My wife and I have 3 kids. I also have 3 kids from a previous marriage. How should we split our house among these 6 children?

Dear Moneyist,

I am a remarried father of three boys and three girls; three of those children are from a previous marriage. My wife and I are looking to buy a house next year.

She recently told me that she is going to put it in her name only, as she is worried about my previous kids staking a claim on their portion of the house from my contribution. She said she is looking out for our three shared kids, but she is not considering my other three children.

The Moneyist:My mother saved $10,000 for my wedding. I’m now 41 — should I spend it on a house?

When my wife’s father died he had other children, and an estate dispute ensued. I told her that we can establish conditions in our will to determine how the home is divided. I have reservations about jointly purchasing a home only to have my three kids cut out of any inheritance it may generate.

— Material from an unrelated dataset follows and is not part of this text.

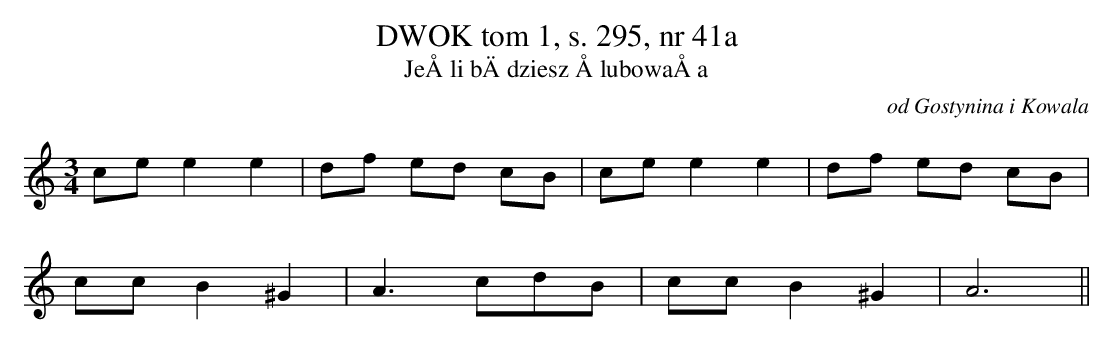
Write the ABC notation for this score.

I understand that my wife wants to ensure our mutual kids are cared for. But if we are going to equally pay for the mortgage, my prior children deserve a part of that investment, right?

Loving Father Divided

You can email The Moneyist with any financial and ethical questions at qfottrell@marketwatch.com. Want to read more?Follow Quentin Fottrell on Twitterand read more of his columns here.

Dear Loving Father,

Right. Don’t pay for a house if your name is not on the deed. Your wife may be fearful about her children’s future based on her own family history, as you say. But there shouldn’t be a winner and a loser in this scenario. Even if she did as she says, this house would most likely be treated as marital/community property, anyway. Bottom line: You are partners, as well as husband and wife.

“If you were to take a Joint with Rights of Survivorship, then it would not go through probate and, in theory one of you would have 100% ownership, if the other one was to die and could dispose of it as he/she saw fit,” said Victoria Wertz, principal of North Star Title Services in Marietta, Ga. With a will, she added, you could each leave your 50% to your own children.


‘If you were to take a Joint with Rights of Survivorship, then it would not go through probate and, in theory one of you would have 100% ownership.’


— Victoria Wertz, principal of North Star Title Services in Marietta, Ga.

And if you wanted to divide the house up between all six children? “You could only leave your 50% interest as you don’t have any control over your wife’s interest, and how she chooses to disburse it.” Wertz added. This, she said, raises larger questions about estate planning and the division of other assets. “What about a life insurance policy? Retirement accounts upon both of them passing?”

That said, there are many ways to slice this cake. No. 1: Treat all six children equally, while taking account of any lump sum that you each contributed. No. 2: Slice the pie nine ways, and give your shared children two slices each, and give your own children one slice each. That seems like a meticulous, if slightly churlish, way of splitting this inheritance. Assuming there will be one.

Here is another option (No. 3) from a reader, who read your letter and my answer and said that he enjoyed the “thought experiment” of helping to solve your dilemma. “My first instinctive approach was that if we consider the argument that every parent owns half of the house, we should simply divide their respective parts among all children each of them has,” he wrote.


‘Slice the pie nine ways, and give your shared children two slices each, and give your own children one slice each.’


— The Moneyist

Your wife has 3 children, so her half goes to these 3 equally. You have 6 children, so your half goes to all 6 equally. As a result, the children get 1/6th + 1/12th = 1/4th each. Your children get 1/12th each. This reader noted that the discrepancy between what the children from the two groups get is smaller with my option, and wondered which answer was fairer.

In an ideal world, divide the house six ways and treat all six children the same. That would honor the “what’s yours is mine, and what’s mine is ours” marital agreement in spirit and practice. That is easier for you, of course, than your wife. But given your wife’s concerns, suggestion No. 2 or 3 may be the most realistic option. To the reader’s point, there comes a time when you listen to your instincts.

Like splitting a bill in a restaurant, there comes a time when you must balance your forensic accounting with what is palatable for those at the table. You can go too far with the slicing and dicing, but not with making an estate plan that explores all possible scenarios. Please do let me know what you finally agree upon. I am interested to know the outcome.

This letter was updated on March 20, 2021.